[Data entries]

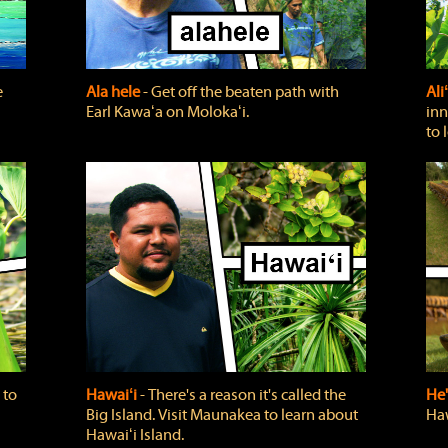
e
Ala hele
‐ Get off the beaten path with
Ali
Earl Kawaʻa on Molokaʻi.
inn
to 
 to
Hawaiʻi
‐ There's a reason it's called the
He'
Big Island. Visit Maunakea to learn about
Haw
Hawaiʻi Island.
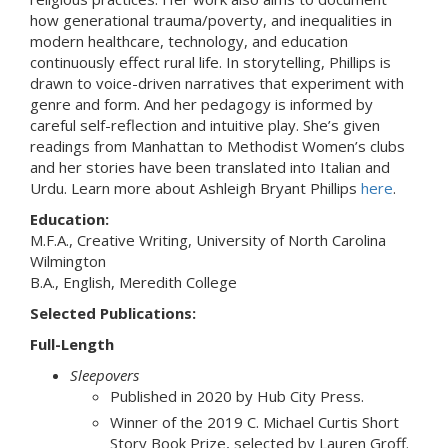
how generational trauma/poverty, and inequalities in
modern healthcare, technology, and education
continuously effect rural life. In storytelling, Phillips is
drawn to voice-driven narratives that experiment with
genre and form. And her pedagogy is informed by
careful self-reflection and intuitive play. She’s given
readings from Manhattan to Methodist Women’s clubs
and her stories have been translated into Italian and
Urdu. Learn more about Ashleigh Bryant Phillips
here
.
Education:
M.F.A., Creative Writing, University of North Carolina
Wilmington
B.A., English, Meredith College
Selected Publications:
Full-Length
Sleepovers
Published in 2020 by Hub City Press.
Winner of the 2019 C. Michael Curtis Short
Story Book Prize, selected by Lauren Groff.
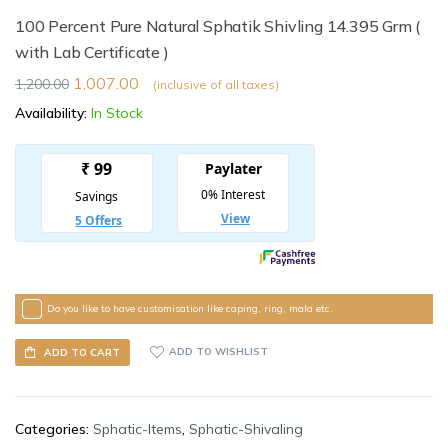
100 Percent Pure Natural Sphatik Shivling 14.395 Grm (
with Lab Certificate )
1,007.00
1,200.00
(inclusive of all taxes)
Availability:
In Stock
Do you like to have customisation like caping, ring, mala etc.
ADD TO WISHLIST
ADD TO CART
Categories:
Sphatic-Items
,
Sphatic-Shivaling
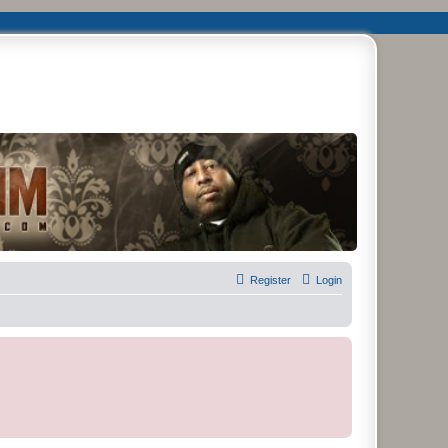
remier Forum
Register
Login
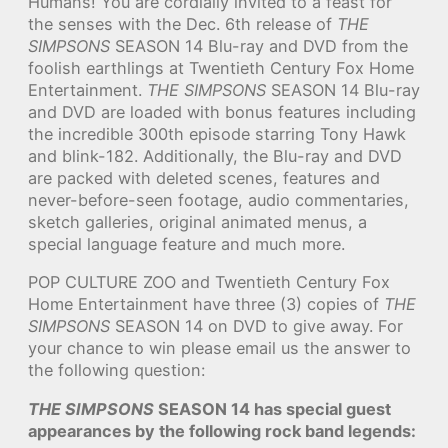
Humans! You are cordially invited to a feast for
the senses with the Dec. 6th release of
THE
SIMPSONS
SEASON 14 Blu-ray and DVD from the
foolish earthlings at Twentieth Century Fox Home
Entertainment.
THE SIMPSONS
SEASON 14 Blu-ray
and DVD are loaded with bonus features including
the incredible 300th episode starring Tony Hawk
and blink-182. Additionally, the Blu-ray and DVD
are packed with deleted scenes, features and
never-before-seen footage, audio commentaries,
sketch galleries, original animated menus, a
special language feature and much more.
POP CULTURE ZOO and Twentieth Century Fox
Home Entertainment have three (3) copies of
THE
SIMPSONS
SEASON 14 on DVD to give away. For
your chance to win please email us the answer to
the following question:
THE SIMPSONS
SEASON 14 has special guest
appearances by the following rock band legends:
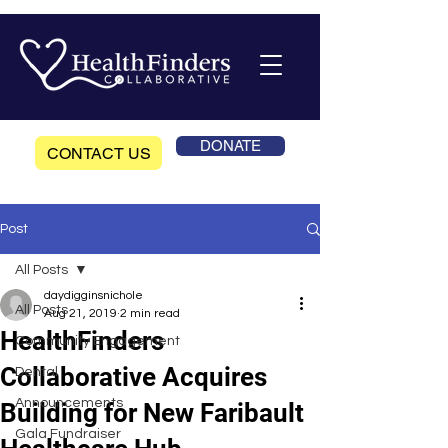
DONATE
CONTACT US
Post
All Posts
daydigginsnichole
All Posts
Aug 21, 2019
2 min read
HealthFinders
Community Engagement
Collaborative Acquires
Dental
Announcements
Building for New Faribault
Gala Fundraiser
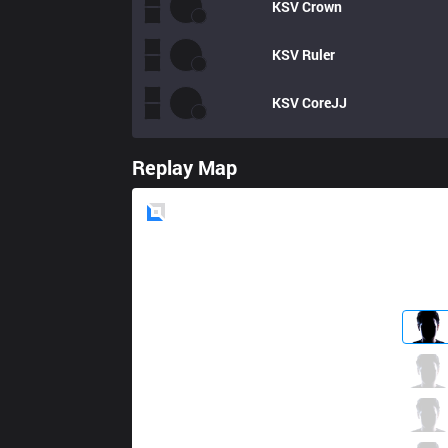
KSV
Crown
KSV
Ruler
KSV
CoreJJ
Replay Map
Blue
Side
KT
Smeb
4 / 1 / 6
KT
Score
1 / 0 / 6
KT
PawN
1 / 0 / 9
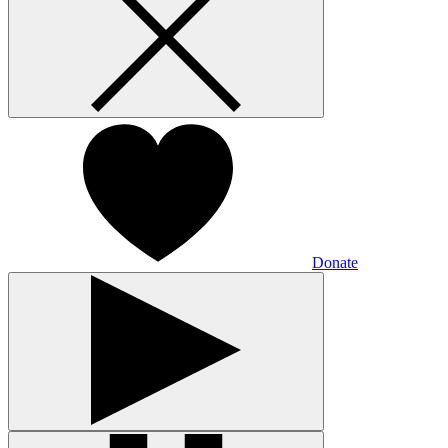
Donate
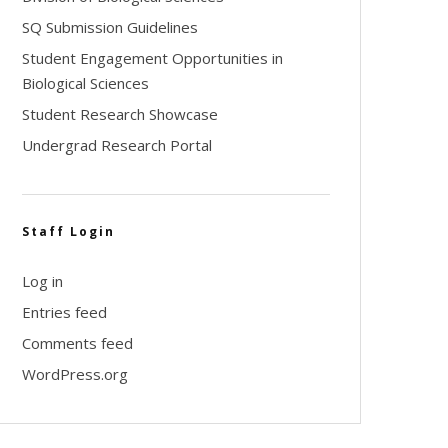
SQ Submission Guidelines
Student Engagement Opportunities in
Biological Sciences
Student Research Showcase
Undergrad Research Portal
Staff Login
Log in
Entries feed
Comments feed
WordPress.org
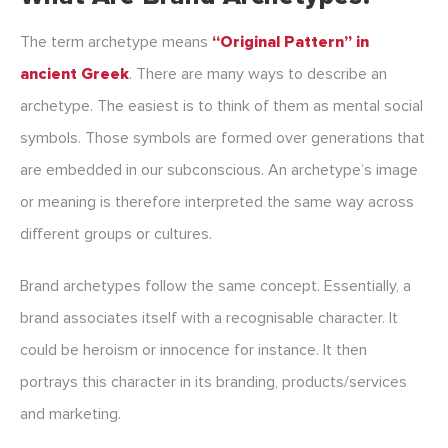
The term archetype means
“Original Pattern” in
ancient Greek
. There are many ways to describe an
archetype. The easiest is to think of them as mental social
symbols. Those symbols are formed over generations that
are embedded in our subconscious. An archetype’s image
or meaning is therefore interpreted the same way across
different groups or cultures.
Brand archetypes follow the same concept. Essentially, a
brand associates itself with a recognisable character. It
could be heroism or innocence for instance. It then
portrays this character in its branding, products/services
and marketing.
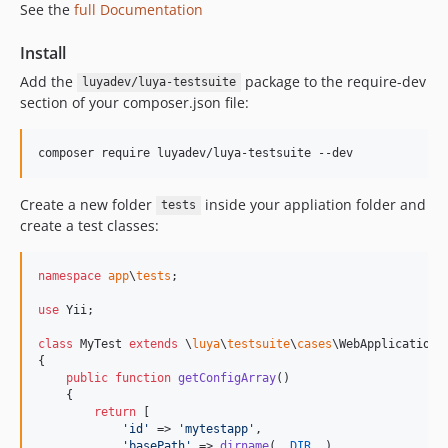
See the
full Documentation
1.0.14
1.0.13.3
Install
1.0.13.2
Add the
package to the require-dev
luyadev/luya-testsuite
1.0.13.1
section of your composer.json file:
1.0.13
1.0.12
1.0.11
1.0.10
Create a new folder
inside your appliation folder and
tests
create a test classes:
1.0.9
1.0.8
1.0.7
namespace
app
\
tests
;

1.0.6
use
Yii
;

1.0.5
class
 MyTest 
extends
 \
luya
\
testsuite
\
cases
\WebApplicationTe
1.0.4
{

public
function
getConfigArray
()

1.0.3
    {

1.0.2
return
 [

'
id
'
 => 
'
mytestapp
'
,

1.0.1
'
basePath
'
 => 
dirname
(
__DIR__
),
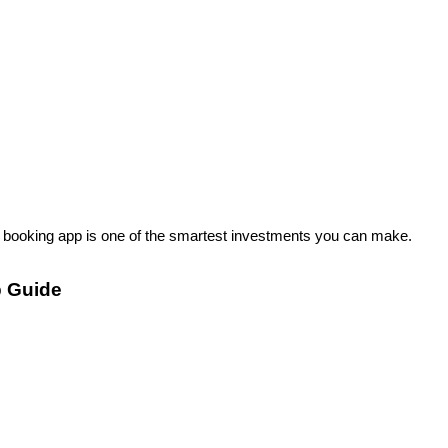
a booking app is one of the smartest investments you can make.
p Guide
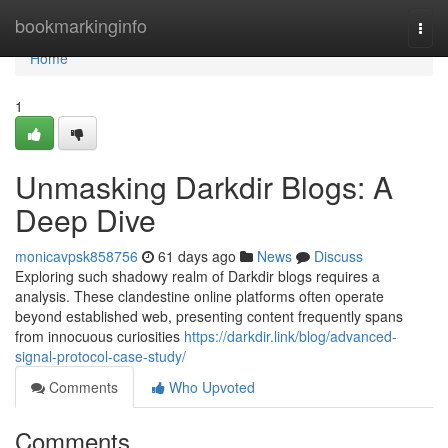
Home
bookmarkinginfo
Togg
navi
Home
1
Unmasking Darkdir Blogs: A
Deep Dive
monicavpsk858756
61 days ago
News
Discuss
Exploring such shadowy realm of Darkdir blogs requires a
analysis. These clandestine online platforms often operate
beyond established web, presenting content frequently spans
from innocuous curiosities
https://darkdir.link/blog/advanced-
signal-protocol-case-study/
Comments
Who Upvoted
Comments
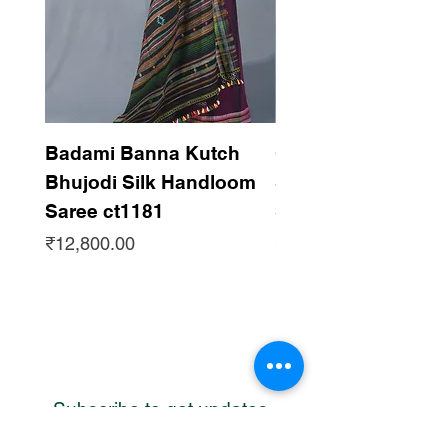
Badami Banna Kutch
Gaadha Kempu B
Bhujodi Silk Handloom
Silk Bhujodi Han
Saree ct1181
Saree ct1180
Price
Price
₹12,800.00
₹12,800.00
Subscribe to get updates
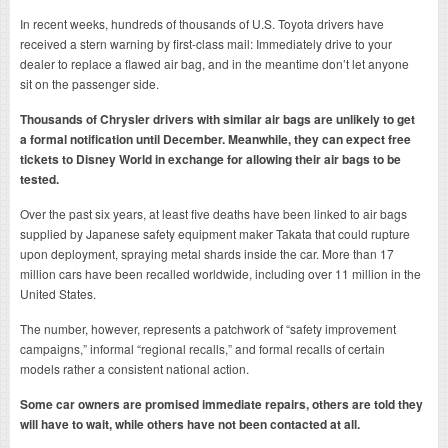
In recent weeks, hundreds of thousands of U.S. Toyota drivers have
received a stern warning by first-class mail: Immediately drive to your
dealer to replace a flawed air bag, and in the meantime don’t let anyone
sit on the passenger side.
Thousands of Chrysler drivers with similar air bags are unlikely to get
a formal notification until December. Meanwhile, they can expect free
tickets to Disney World in exchange for allowing their air bags to be
tested.
Over the past six years, at least five deaths have been linked to air bags
supplied by Japanese safety equipment maker Takata that could rupture
upon deployment, spraying metal shards inside the car. More than 17
million cars have been recalled worldwide, including over 11 million in the
United States.
The number, however, represents a patchwork of “safety improvement
campaigns,” informal “regional recalls,” and formal recalls of certain
models rather a consistent national action.
Some car owners are promised immediate repairs, others are told they
will have to wait, while others have not been contacted at all.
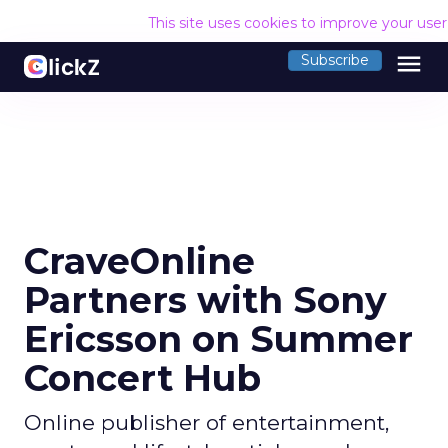
This site uses cookies to improve your use
menu
Subscribe
CraveOnline
Partners with Sony
Ericsson on Summer
Concert Hub
Online publisher of entertainment,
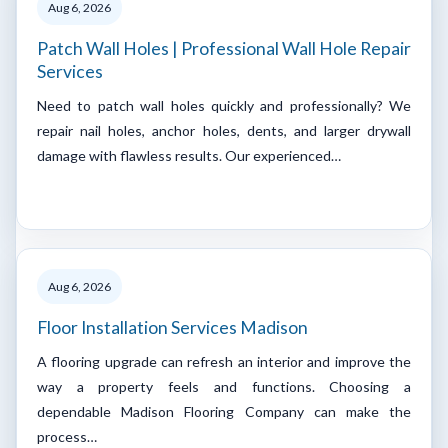
Aug 6, 2026
Patch Wall Holes | Professional Wall Hole Repair
Services
Need to patch wall holes quickly and professionally? We
repair nail holes, anchor holes, dents, and larger drywall
damage with flawless results. Our experienced…
Aug 6, 2026
Floor Installation Services Madison
A flooring upgrade can refresh an interior and improve the
way a property feels and functions. Choosing a
dependable Madison Flooring Company can make the
process…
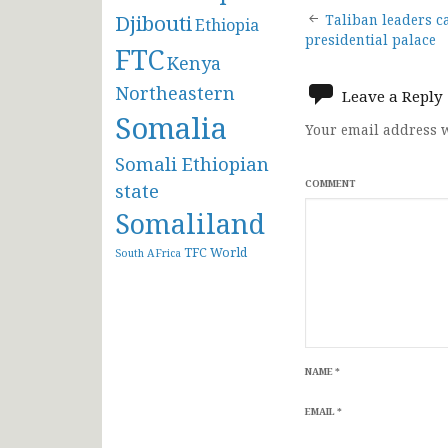
Post
Djibouti
Taliban leaders c
Ethiopia
presidential palace
FTC
navigat
Kenya
Northeastern
Leave a Reply
Somalia
Your email address w
Somali Ethiopian
COMMENT
state
Somaliland
TFC
World
South AFrica
NAME
*
EMAIL
*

**Instructions to follow**
Pick out each line above that contains the word "following", and copy those lines.

**Response to this task**
the following question:
appearances by the following rock band legends:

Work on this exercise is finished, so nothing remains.